My Top 300 Films of the 2010s

Since the 2010s are coming to an end, everyone is posting their top movies of the decade. So I decided to give it a go.

According to my records, I saw 1,786 unique first-run movies in a theater between January 1, 2010 and December 31, 2019 (well, technically December 30, 2019, since I’m seeing the absolutely wonderful 1960 film The Apartment tonight rather than a new release). I went through that list and culled it down to my top 300 films. I’m not going to bother trying to pare it down any further, and I’m certainly not going to try to rank them so they’re presented alphabetically.

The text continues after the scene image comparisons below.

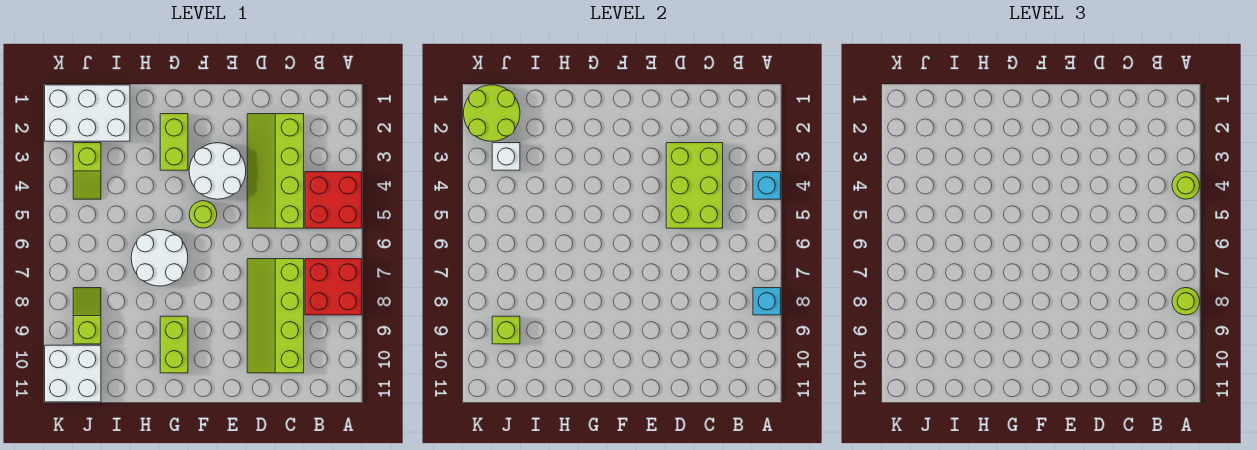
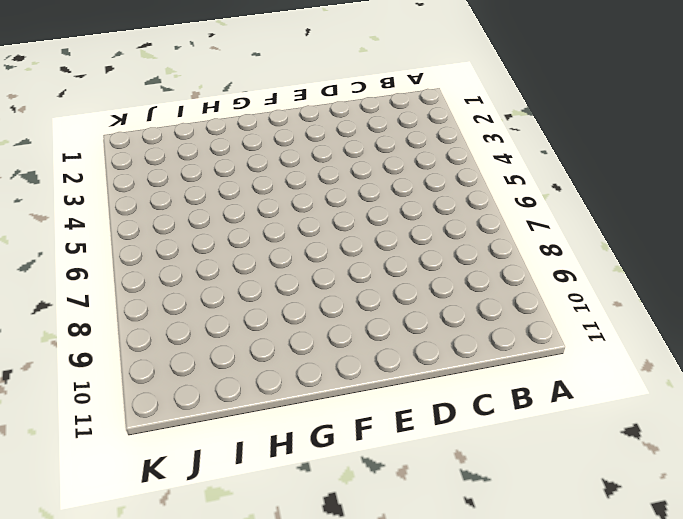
none -> red brick A4:B5 level 1
none -> red brick A7:B8 level 1
none -> lime slope C2:D5 level 1 top C

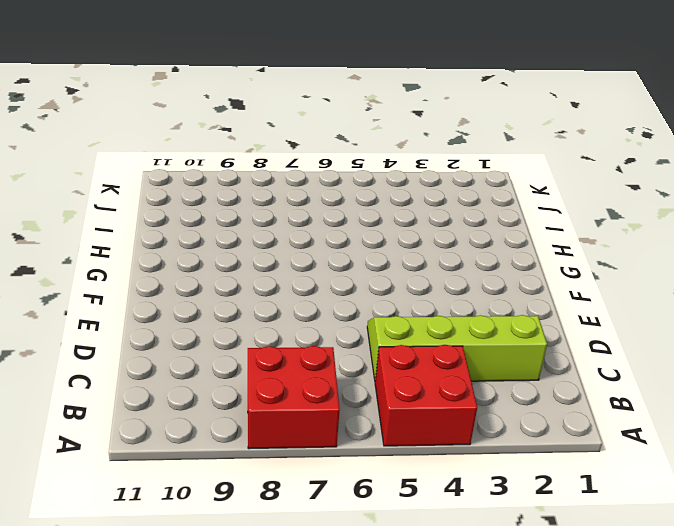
none -> lime slope C7:D10 level 1 top C
none -> white round brick E3:F4 level 1
none -> lime round brick F5 level 1

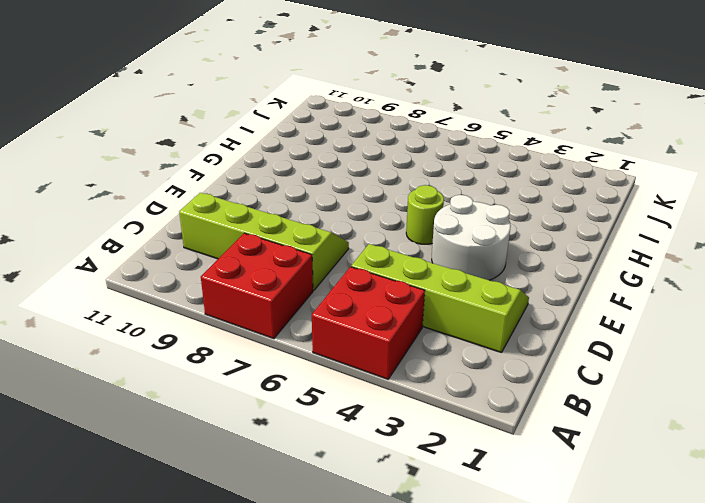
none -> lime brick G2:G3 level 1
none -> white round brick G6:H7 level 1
none -> lime brick G9:G10 level 1

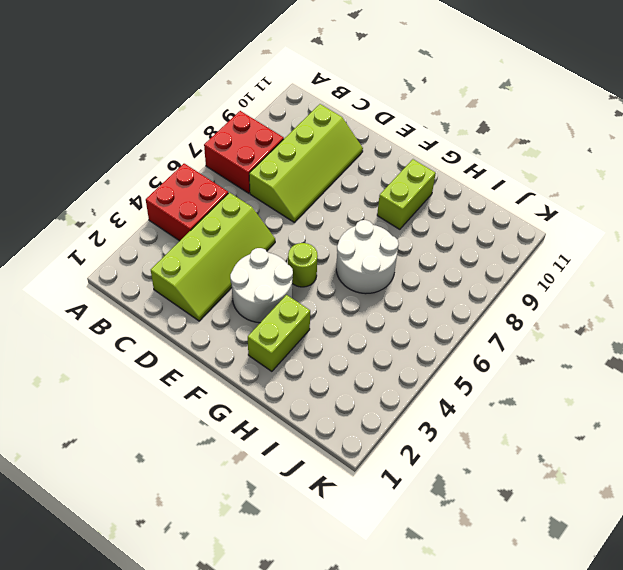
none -> white brick I1:K2 level 1
none -> lime slope J3:J4 level 1 top 3
none -> lime slope J8:J9 level 1 top 9

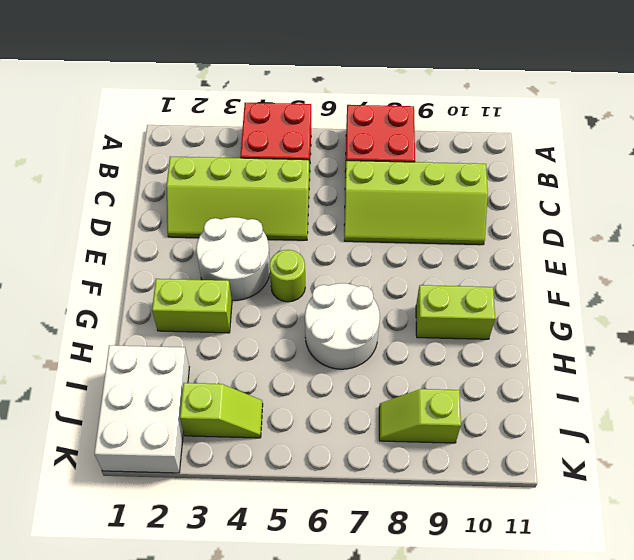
none -> white brick J10:K11 level 1
none -> cyan brick A4 level 2
none -> cyan brick A8 level 2

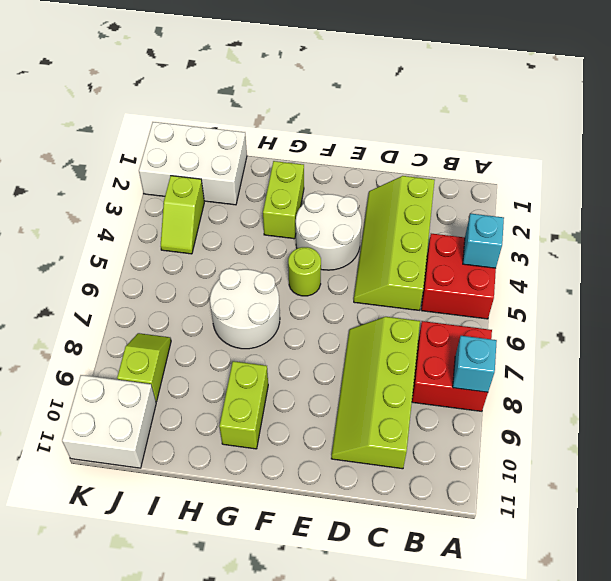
none -> lime brick C3:D5 level 2
none -> lime round brick J1:K2 level 2
none -> white brick J3 level 2

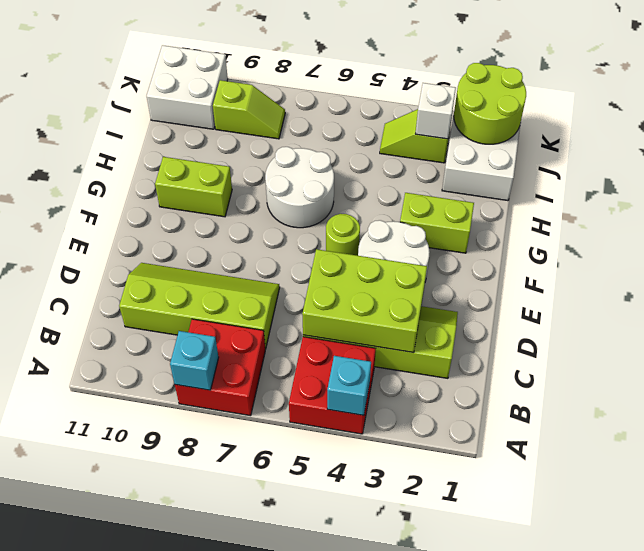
none -> lime brick J9 level 2
none -> lime round brick A4 level 3
none -> lime round brick A8 level 3

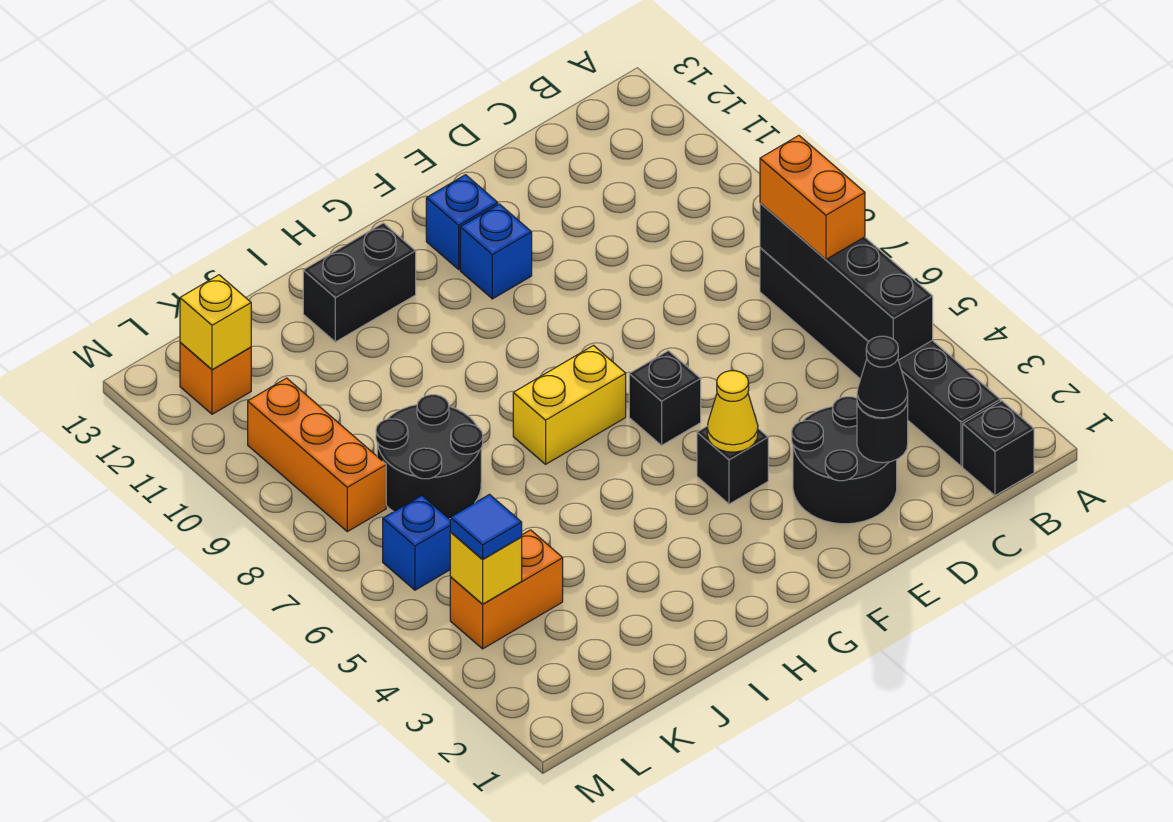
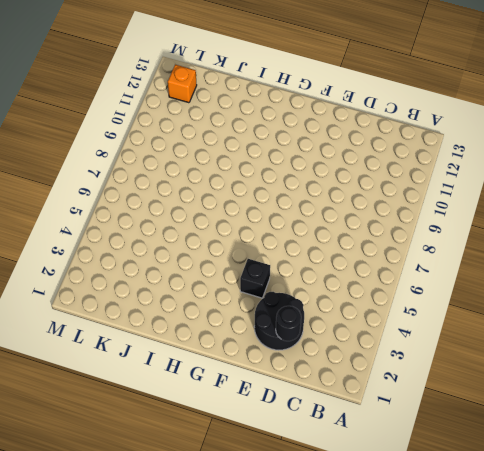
none -> black brick B1 level 1
none -> black brick B2:B7 level 1
none -> black brick F6 level 1

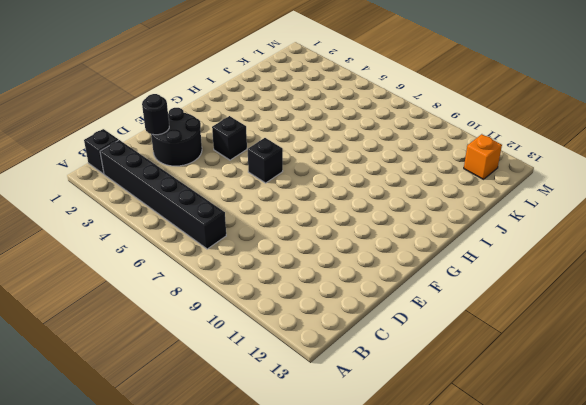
none -> blue brick F11 level 1
none -> blue brick F12 level 1
none -> yellow brick G7:H7 level 1

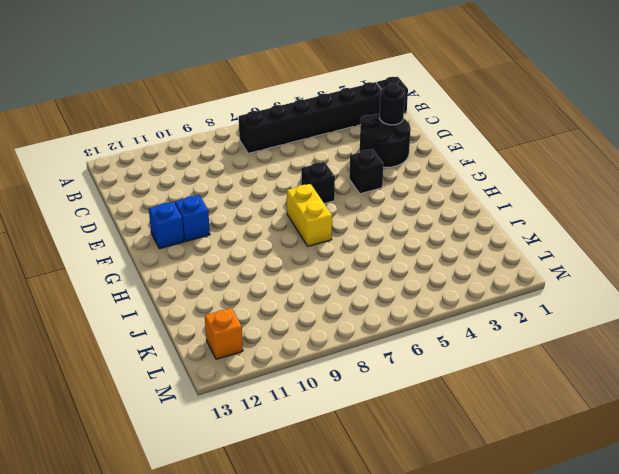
none -> black brick H12:I12 level 1
none -> black round brick J7:K8 level 1
none -> orange brick K4:L4 level 1

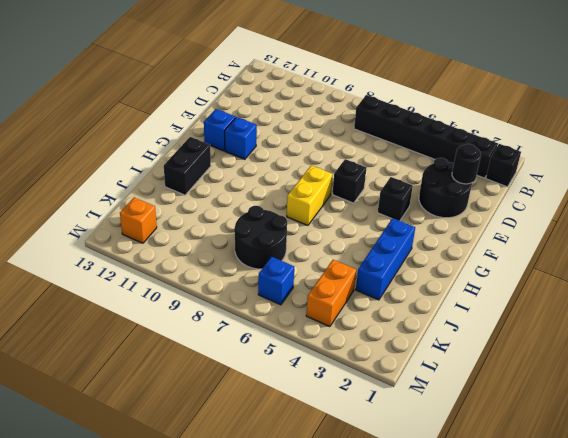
blue brick H3:J3 level 1 -> none
none -> orange brick L8:L10 level 1
none -> black brick B4:B7 level 2
none -> yellow cone F4 level 2

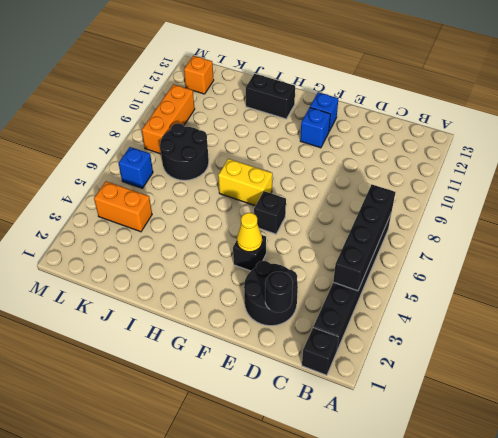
none -> yellow brick L4 level 2
none -> yellow brick L12 level 2
none -> orange brick B6:B7 level 3

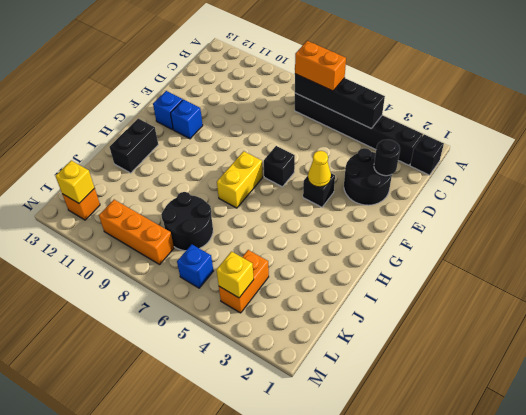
none -> black cone D2 level 3
none -> blue tile L4 level 3

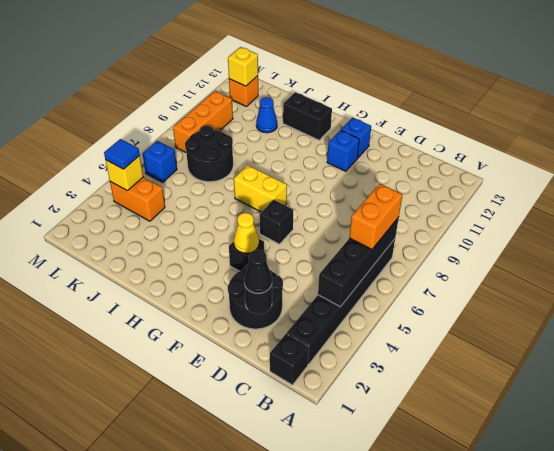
blue cone J11 level 1 -> none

This list only includes films that I first saw in a theater, and only during their initial run (or at film festival screenings). It would be too much work for me to try to also include films that I first saw somewhere other than a theater, and it would also be too much work to include films that have been released since the beginning of 2010, but for which my first viewing was after its initial run. Also note that it includes films that IMDb lists with a release date before 2010, but for which it didn’t come to Austin, TX until after the beginning of 2010.